Web celebrity “bikini hiker” Gigi Wu (吳季芸) was found dead in January on Nantou County’s Penjushan (盆駒山). As she entered a restricted mountain area without a permit, her death has caused much discussion on restrictions in the climbing world.
After collecting climbers’ opinions, the Cabinet has relaxed its longstanding mountain restrictions and “freed the mountains.” The national park permit system is to be replaced with a notification system from next month.
The restrictions date back to the Qing Dynasty, when Chinese rule went as far as the plains and foothills of Taiwan, but failed to reach into the mountains.
In the mid-18th century, the Chinese built the tuniu boundary (土牛界線, a line formed by oxen ditches) around the mountains, separating the Chinese living on the plains and foothills from the Aborigines in the mountains.
At the beginning of the Japanese occupation, Japan’s power did not reach into the mountains either, and it continued the Chinese segregation by establishing a “frontier guard defense line” to keep the Aborigines in the mountain areas. The Japanese did not claim the mountain areas until the 1920s, when they entered the area to systematically build so-called “garrison roads.”
Military victory emboldened the Japanese to carry out a “collective relocation” of Aborigines from the remote mountains to the foothills or plains, forcing them to leave their homes.
In 1949, the then-Chinese Nationalist Party (KMT) government followed the Japanese policy by establishing restricted areas in the mountains to keep people from entering. It nationalized traditional Aboriginal territory and established national parks in some regions. The laws made it more difficult for Aborigines to get closer to their homelands.
The historical context for these restrictions was the colonial oppression of Aborigines. Now that the Cabinet is about to relax its policy by opening roads into remote mountain areas, it has failed to consider history and consult the Aborigines whose traditional territories fall within these areas.
For example, the section of the Batongguan Historic Trail (八通關) from Dashueiku (大水窟) to Walami Cabin (瓦拉米山屋) has been closed since Typhoon Morakot hit in 2009, and the climbing world has long hoped that the section would be reopened.
Built in 1921, the trail was originally a military road constructed by the Japanese to control the Bunun people, and in the end it pushed the Bunun from their traditional territory.

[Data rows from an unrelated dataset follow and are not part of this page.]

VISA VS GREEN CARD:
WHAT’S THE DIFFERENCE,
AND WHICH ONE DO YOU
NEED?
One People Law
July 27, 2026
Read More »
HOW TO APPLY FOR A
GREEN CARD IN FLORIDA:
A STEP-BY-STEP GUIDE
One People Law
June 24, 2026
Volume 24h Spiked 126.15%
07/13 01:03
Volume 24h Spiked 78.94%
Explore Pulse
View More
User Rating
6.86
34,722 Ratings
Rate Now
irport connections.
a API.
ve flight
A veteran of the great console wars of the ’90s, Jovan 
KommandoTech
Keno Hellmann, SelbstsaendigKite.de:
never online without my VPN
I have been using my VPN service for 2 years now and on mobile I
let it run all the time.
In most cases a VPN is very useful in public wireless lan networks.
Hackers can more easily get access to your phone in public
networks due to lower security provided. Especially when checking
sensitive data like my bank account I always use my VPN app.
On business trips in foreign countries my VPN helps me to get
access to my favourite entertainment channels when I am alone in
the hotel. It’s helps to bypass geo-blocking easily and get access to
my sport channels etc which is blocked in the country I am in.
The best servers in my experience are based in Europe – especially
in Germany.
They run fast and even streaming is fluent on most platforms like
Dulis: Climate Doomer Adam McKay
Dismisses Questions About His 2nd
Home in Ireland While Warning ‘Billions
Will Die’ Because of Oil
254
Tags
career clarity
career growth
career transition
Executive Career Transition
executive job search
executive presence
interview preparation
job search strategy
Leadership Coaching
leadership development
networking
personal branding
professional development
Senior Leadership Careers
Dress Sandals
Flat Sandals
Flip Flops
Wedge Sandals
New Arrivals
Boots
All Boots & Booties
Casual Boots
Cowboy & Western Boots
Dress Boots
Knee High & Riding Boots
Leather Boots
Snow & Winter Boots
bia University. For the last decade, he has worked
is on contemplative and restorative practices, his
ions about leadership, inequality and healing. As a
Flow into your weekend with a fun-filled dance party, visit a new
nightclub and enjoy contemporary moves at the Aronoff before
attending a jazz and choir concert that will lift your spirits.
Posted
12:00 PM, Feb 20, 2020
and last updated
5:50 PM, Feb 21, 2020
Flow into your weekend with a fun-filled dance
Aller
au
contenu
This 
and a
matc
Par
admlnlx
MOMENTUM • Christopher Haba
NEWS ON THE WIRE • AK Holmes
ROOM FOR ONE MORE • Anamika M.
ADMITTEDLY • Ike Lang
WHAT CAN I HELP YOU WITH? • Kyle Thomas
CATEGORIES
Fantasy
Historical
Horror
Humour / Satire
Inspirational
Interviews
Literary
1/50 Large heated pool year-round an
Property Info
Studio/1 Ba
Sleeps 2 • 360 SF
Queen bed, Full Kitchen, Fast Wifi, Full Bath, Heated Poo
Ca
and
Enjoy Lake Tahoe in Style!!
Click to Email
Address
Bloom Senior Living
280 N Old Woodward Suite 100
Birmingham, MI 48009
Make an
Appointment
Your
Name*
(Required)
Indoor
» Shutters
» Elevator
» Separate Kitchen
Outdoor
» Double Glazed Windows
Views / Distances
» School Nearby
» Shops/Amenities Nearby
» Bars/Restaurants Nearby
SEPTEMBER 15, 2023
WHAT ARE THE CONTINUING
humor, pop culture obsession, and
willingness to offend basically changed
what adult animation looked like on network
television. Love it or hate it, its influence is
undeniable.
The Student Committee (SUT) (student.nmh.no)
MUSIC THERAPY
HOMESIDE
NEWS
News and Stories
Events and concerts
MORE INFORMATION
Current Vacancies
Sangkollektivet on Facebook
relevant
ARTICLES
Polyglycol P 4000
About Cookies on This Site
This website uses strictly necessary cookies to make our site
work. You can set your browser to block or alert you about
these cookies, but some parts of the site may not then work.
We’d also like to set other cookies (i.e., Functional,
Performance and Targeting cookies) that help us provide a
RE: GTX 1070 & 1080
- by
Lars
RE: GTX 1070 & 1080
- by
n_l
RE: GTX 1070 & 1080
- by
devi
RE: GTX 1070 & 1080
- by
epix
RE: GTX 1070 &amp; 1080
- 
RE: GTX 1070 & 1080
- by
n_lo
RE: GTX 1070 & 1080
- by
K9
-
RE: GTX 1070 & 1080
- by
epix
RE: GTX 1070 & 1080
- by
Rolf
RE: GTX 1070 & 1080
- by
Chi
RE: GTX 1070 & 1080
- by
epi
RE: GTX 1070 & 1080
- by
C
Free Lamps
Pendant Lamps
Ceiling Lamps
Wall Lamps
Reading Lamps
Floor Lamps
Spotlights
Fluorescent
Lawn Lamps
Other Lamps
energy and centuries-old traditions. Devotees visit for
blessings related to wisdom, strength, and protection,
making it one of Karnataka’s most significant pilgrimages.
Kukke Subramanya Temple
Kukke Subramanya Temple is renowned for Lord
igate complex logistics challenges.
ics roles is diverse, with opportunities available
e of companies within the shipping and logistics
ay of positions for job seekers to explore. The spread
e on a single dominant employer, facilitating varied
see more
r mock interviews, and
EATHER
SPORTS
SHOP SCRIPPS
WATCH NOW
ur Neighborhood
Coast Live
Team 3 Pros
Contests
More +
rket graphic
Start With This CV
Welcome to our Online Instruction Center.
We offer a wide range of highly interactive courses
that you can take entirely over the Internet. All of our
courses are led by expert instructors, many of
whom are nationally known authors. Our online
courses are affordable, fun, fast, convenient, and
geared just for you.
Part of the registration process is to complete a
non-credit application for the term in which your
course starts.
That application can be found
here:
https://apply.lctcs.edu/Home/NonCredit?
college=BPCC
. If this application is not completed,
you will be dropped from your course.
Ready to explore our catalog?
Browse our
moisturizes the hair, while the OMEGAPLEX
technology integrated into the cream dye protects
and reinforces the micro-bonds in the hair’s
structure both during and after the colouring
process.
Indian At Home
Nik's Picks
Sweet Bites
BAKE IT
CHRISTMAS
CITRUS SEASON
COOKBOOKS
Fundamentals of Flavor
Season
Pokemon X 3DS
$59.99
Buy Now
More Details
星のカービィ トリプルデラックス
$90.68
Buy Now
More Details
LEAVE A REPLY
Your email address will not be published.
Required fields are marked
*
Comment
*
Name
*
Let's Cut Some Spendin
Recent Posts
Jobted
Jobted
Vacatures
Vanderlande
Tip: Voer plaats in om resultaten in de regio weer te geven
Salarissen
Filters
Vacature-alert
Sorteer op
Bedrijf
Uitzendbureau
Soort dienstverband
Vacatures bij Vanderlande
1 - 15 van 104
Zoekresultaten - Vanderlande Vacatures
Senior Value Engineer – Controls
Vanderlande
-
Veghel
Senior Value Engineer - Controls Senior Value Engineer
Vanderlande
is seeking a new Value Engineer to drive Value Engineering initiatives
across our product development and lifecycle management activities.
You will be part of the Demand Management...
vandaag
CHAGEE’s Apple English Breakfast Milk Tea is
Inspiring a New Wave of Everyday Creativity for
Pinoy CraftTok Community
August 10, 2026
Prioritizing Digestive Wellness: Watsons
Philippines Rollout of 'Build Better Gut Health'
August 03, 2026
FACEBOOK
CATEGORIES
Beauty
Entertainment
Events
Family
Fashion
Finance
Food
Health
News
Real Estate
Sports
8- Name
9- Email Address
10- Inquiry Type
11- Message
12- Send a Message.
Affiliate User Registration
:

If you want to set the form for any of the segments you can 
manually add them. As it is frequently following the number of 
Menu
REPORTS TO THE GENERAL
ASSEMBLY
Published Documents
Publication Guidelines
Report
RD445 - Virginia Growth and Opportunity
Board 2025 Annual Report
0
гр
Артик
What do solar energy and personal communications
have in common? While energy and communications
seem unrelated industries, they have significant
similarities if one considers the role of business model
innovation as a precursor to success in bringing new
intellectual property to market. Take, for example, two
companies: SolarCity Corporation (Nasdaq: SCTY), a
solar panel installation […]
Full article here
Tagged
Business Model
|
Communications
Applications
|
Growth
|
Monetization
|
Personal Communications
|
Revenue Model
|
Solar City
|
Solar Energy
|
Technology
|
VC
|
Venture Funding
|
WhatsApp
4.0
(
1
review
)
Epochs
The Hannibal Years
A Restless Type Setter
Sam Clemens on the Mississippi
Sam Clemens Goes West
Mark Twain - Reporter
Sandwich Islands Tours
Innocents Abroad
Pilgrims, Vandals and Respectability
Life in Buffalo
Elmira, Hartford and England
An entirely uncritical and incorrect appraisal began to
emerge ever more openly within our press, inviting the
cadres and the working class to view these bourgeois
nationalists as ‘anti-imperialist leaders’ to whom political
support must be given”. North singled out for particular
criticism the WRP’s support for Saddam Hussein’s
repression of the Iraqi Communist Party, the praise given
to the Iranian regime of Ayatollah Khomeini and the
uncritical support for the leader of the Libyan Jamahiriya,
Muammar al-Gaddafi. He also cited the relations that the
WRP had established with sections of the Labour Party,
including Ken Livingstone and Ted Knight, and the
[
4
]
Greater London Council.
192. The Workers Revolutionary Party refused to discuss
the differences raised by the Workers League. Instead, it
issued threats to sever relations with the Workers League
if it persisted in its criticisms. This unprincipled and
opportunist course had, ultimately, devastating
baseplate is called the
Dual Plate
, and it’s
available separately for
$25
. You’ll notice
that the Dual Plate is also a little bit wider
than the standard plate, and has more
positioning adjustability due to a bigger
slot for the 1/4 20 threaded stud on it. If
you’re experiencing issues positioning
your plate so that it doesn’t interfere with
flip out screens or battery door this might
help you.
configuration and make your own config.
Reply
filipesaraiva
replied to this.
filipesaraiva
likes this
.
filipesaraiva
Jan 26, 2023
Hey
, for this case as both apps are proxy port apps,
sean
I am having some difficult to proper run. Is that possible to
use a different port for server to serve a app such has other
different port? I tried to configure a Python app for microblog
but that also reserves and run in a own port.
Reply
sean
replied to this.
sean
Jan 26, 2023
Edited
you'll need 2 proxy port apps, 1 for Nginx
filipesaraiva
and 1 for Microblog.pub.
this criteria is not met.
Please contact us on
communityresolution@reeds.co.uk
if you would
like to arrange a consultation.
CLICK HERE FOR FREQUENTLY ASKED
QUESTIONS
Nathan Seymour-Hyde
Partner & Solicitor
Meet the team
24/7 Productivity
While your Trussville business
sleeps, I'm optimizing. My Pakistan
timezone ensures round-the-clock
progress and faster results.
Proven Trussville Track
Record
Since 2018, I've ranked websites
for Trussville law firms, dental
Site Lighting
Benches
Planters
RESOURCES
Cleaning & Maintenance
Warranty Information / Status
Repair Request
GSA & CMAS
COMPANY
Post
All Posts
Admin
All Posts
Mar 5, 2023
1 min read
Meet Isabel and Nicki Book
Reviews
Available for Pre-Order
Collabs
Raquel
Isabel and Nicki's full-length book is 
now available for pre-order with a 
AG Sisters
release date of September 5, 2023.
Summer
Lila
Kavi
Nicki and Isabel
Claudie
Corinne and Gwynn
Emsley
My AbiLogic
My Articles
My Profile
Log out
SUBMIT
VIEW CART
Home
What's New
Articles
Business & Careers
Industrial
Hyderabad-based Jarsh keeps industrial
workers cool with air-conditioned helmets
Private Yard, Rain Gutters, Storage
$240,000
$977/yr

Today, the path crossing through mountain areas with many Bunun historical remains has been transformed into a Yushan National Park hiking trail.
With the relaxation of the policy next month, climbers could freely use the trail. However, the Bunun cannot return to their traditional territories as administrators of their own land.
The true opening of restricted mountain areas needs to take transitional justice into account, and the government should address the issue of traditional Aboriginal territories by discussing it with the people who lived there earlier. Without a historical review, the upcoming relaxation of regulations might simply continue colonialist ideology.
Jeff Cheng is a doctoral candidate at Boston University’s archeology department.